Les dons et subventions gérés par les sociétés, les particuliers et les ONG ont eu un impact plutôt timide à cause des approches diverses et souvent contradictoires utilisées par ces intervenants dans l’exécution des actions. Les interventions de ces ONG sur le terrain se font surtout dans un cadre non concerté ce qui occasionne dans bien des cas un gaspillage de ressources financières.
Pour optimiser l’impact des dons et subventions, il est nécessaire de mettre en place un cadre de concertation entre les intervenants et les institutions forestières politiques en vue d’une meilleure coordination des actions sur le terrain.
Il serait intéressant d’entrevoir la possibilité d’utiliser les taxes issues des déf richements dans l’aménagement durable des forêts. De même, les subventions accordées à l’agriculture peuvent être utilisées en partie pour l’aménagement durable des forêts à travers le développement de l’agroforesterie.

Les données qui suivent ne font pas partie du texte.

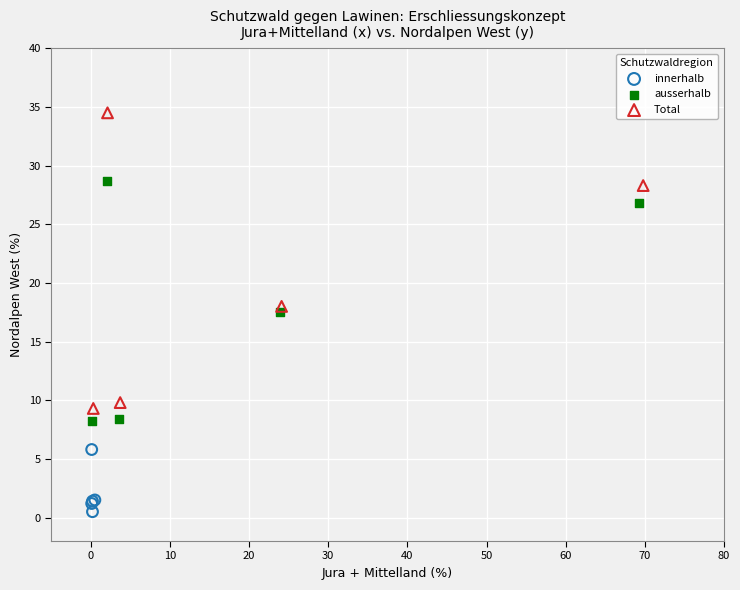

Which series reaches the minimum Y coordinate?

innerhalb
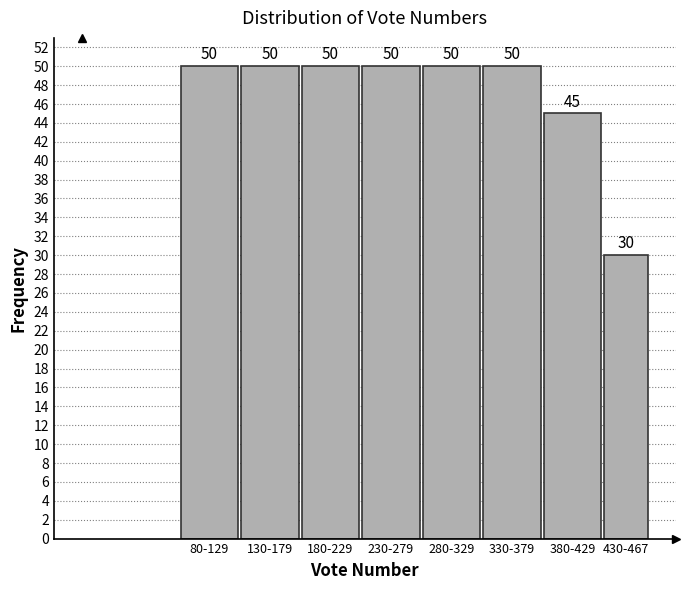

Reading right to left, extract all data points from this chart.

430-467=30	380-429=45	330-379=50	280-329=50	230-279=50	180-229=50	130-179=50	80-129=50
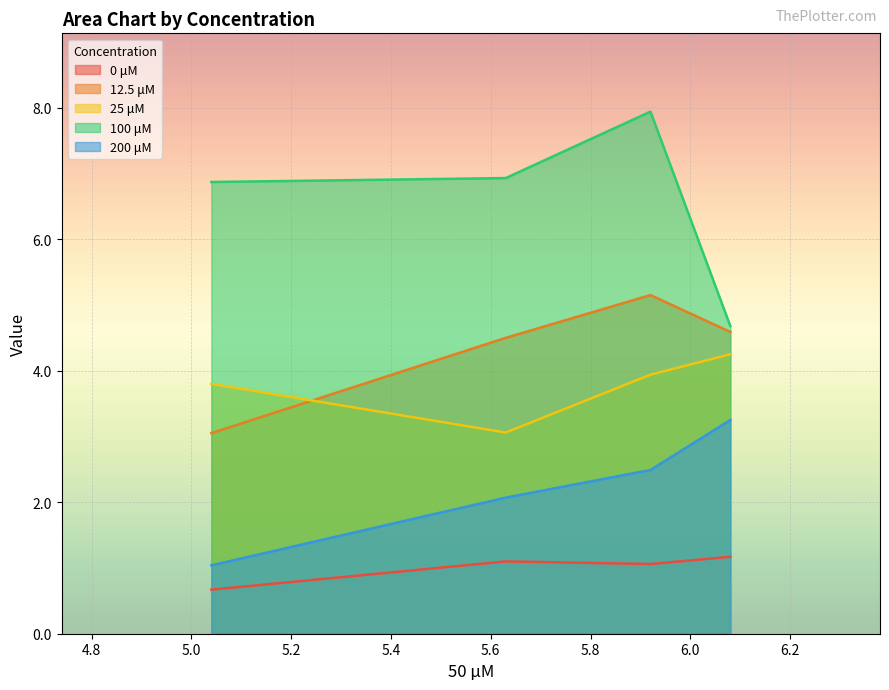

What is the minimum value shown in the chart?

0.7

Le gouvernement du Mali est résolument engagé dans le soutien au secteur forestier à travers l’édition de textes législatifs et réglementaires en matière de protection et de gestion durable des ressources forestières.
Il s’investit également tous les jours dans la recherche de financement extérieur en faveur de la gestion durable des ressources forestières. L’existence d’un certain nombre de projets forestiers au Mali illustre éloquemment tout l’intérêt que le gouvernement porte à l’aménagement durable des forêts. Cet intérêt du reste a été réaffirmé puisque la protection de l’environnement figure en bonne place dans la constitution du Mali. Des efforts financiers non négligeables sont également déployés par le budget d’état en faveur de l’aménagement durable des forêts mais ils restent cependant très insuffisants au regard des besoins d’investissements en forêt. Des recrutements de personnel forestier sont également opérés chaque année pour palier l’insuffisance des moyens humains. D’importants efforts restent encore à fournir par l’état surtout dans le sens de la révision des taxes d’exploitation des ressources forestières qui devra adapter les taux au coût réel de production de bois. Le gouvernement a élaboré et mis en œuvre la Stratégie Energie Domestique avec l’appui de la Banque Mondiale. Cette stratégie vise la valorisation du bois énergie à travers des mesures d’exploitations rationnelle. Il est opportun que l’état s’engage dans un processus de révision du régime fiscal forestier en vue d’accroître la contribution des ressources intérieures au financement de l’aménagement durable des forêts.